Mistakes are inevitable. If we’re really lucky, they’re not catastrophic. Part of how we reconcile mistakes, big or small, is by rationalizing them as learning opportunities. It’s something I struggle with in lessons often, tying to find that balance between giving students the freedom to safely make some mistakes - because the lessons learned from mistakes tend to have a far greater impact than me hollering the same platitudes over and over - while also keeping them safe in proximity of a 1,200 pound animal.
But sometimes the mistakes we make have no tidy learning points. Or, at least, they fail to teach us anything new. Those are the toughest ones to swallow, the mistakes we already knew to avoid but simply could not.
This series against the Royals falls into that type of mistake. We’ve watched the Mariners fall flat on their faces at so many high-stakes opportunities, but are powerless to stop it. The M’s themselves, while certainly not powerless, seem uniquely flabbergasted by the prospect of playing past September and thus inclined towards these get-wrong disaster theories a la Lollablueza and Deadgar Weekend (fear not, John Trupin is workshopping a catchy nom de gloom for this series as we speak).
In an effort to scavenge meaning in this wasteland time warp of failure, though, I’ve assembled a few lessons from today for posterity’s sake. Feel free to add your own in the comments below.
Lesson #1: Do not throw a single strike to Salvador Pérez. I mean it. No more pitches in the zone to Salvy. Just don’t.
Salvy is something else. #TogetherRoyal pic.twitter.com/4GERhRx6B6
— Kansas City Royals (@Royals) August 28, 2021
With this two-run blast, the Royals backstop has a four-game home run streak, is second in all of baseball for home runs in 2021 (pending a Vladito dinger this evening) and has officially tied Carlton Fisk’s single-season record for homers by a catcher.
Lesson #2: If you’re Jarred Kelenic, don’t swing at the high fastballs. (Conversely, spoiler to other teams: Throw Jarred high fastballs.)
Lesson #3: That late-inning extra run allowed will always, always come back to bite you.
They still lost by two today, but back-to-back doubles from Luis Torrens and Mitch Haniger in the ninth would have carried more weight had they pushed them to a one-run game.
Lesson #4: More isn’t always better when it comes to number of catchers in a lineup.
The M’s ran out all three of their catchers in the starting lineup tonight. Sure, Kansas City starter Daniel Lynch is a lefty, but at this point I’d honestly rather watch Kyle Seager in a lefty-lefty matchup than Tom Murphy in, well, any situation.

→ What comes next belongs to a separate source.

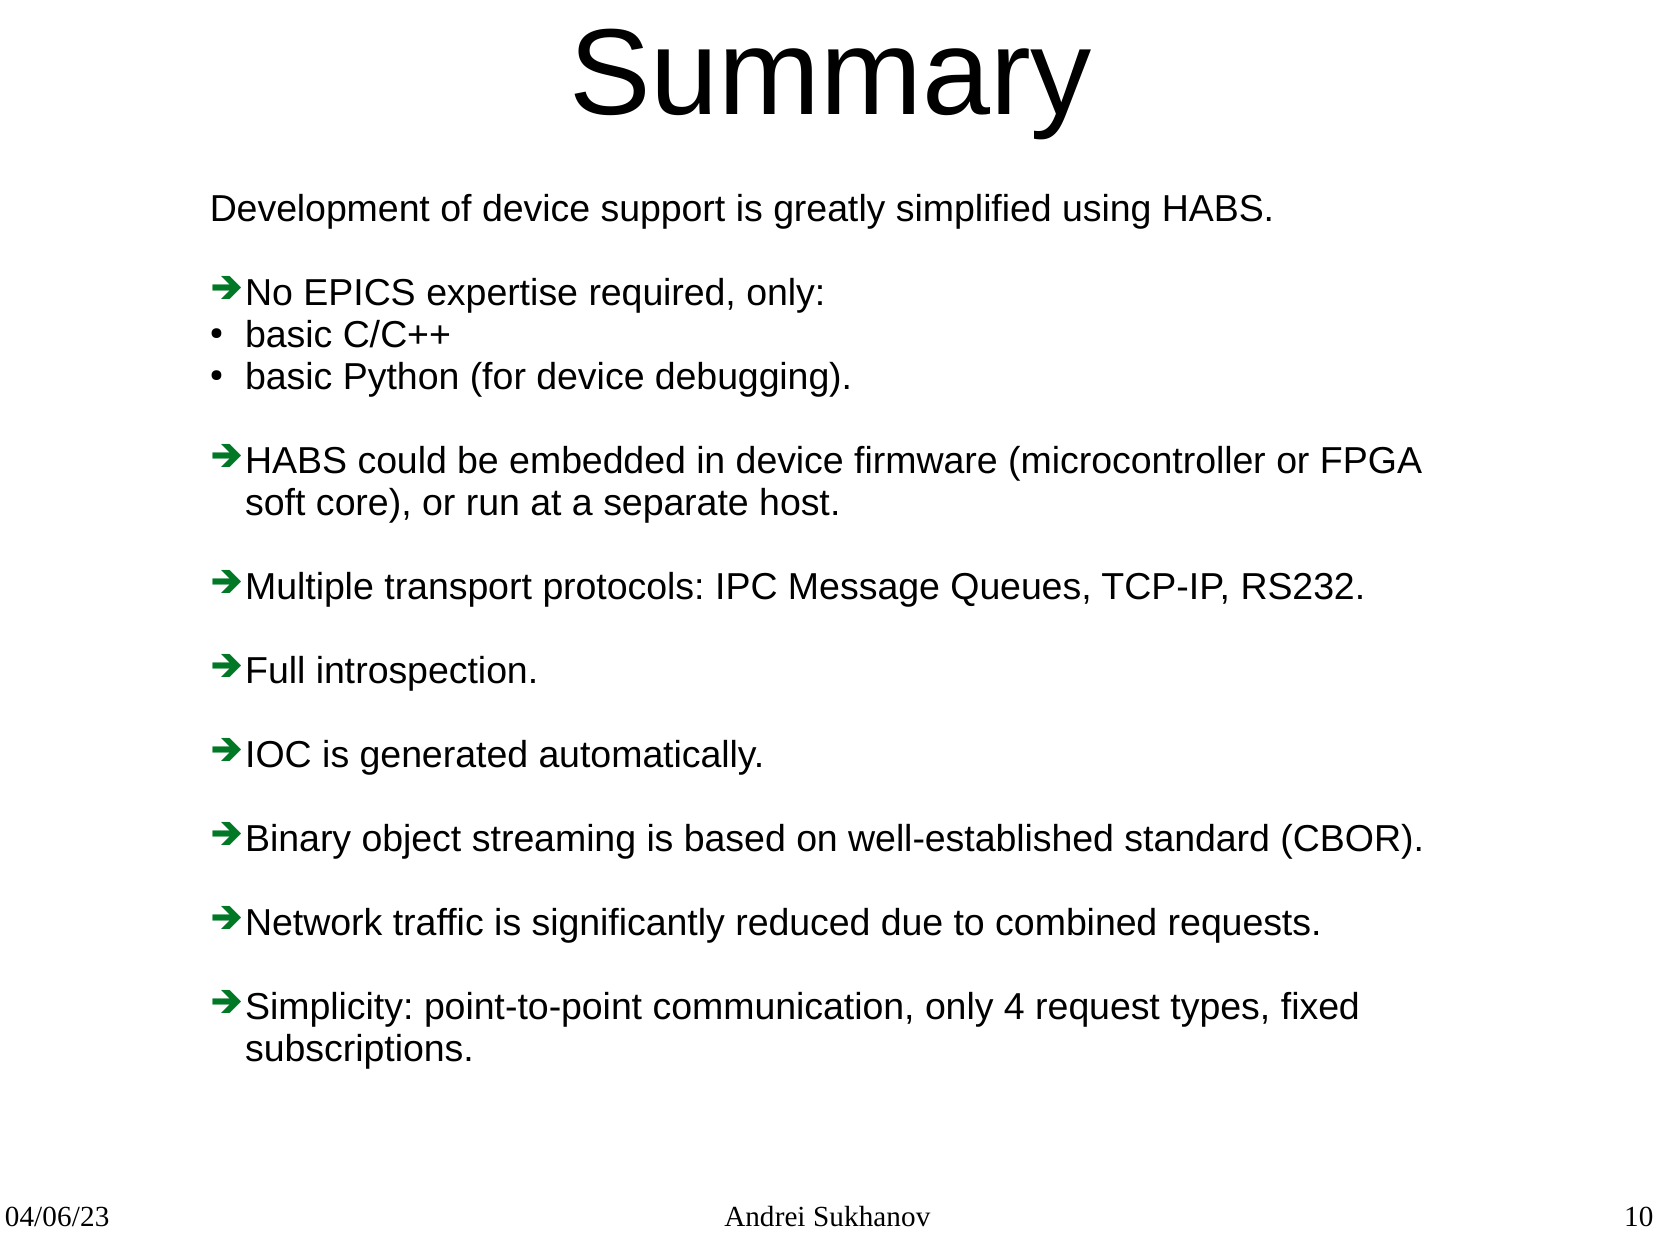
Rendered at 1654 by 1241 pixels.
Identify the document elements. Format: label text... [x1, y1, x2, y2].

text_box Development of device support is greatly simplified using HABS. No EPICS expertise required, only: basic C/C++ basic Python (for device debugging). HABS could be embedded in device firmware (microcontroller or FPGA soft core), or run at a separate host. Multiple transport protocols: IPC Message Queues, TCP-IP, RS232. Full introspection. IOC is generated automatically. Binary object streaming is based on well-established standard (CBOR). Network traffic is significantly reduced due to combined requests. Simplicity: point-to-point communication, only 4 request types, fixed subscriptions. [195, 180, 1471, 1077]
title Summary [86, 3, 1576, 141]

Lesson #5: Aces get all the love, but the quiet competency of a Tyler Anderson-esque starter who can carry his team through six or seven innings and keep the game within reach is a magnificent gift.
Lesson #6: The RISP Goblin comes for us all.
The Mariners get a run on a Luis Torrens double in the ninth, but the Royals hang on for a 4-2 victory.
— Corey Brock (@CoreyBrockMLB) August 28, 2021
The Mariners have stranded 34 runners on base in the first three games of this series.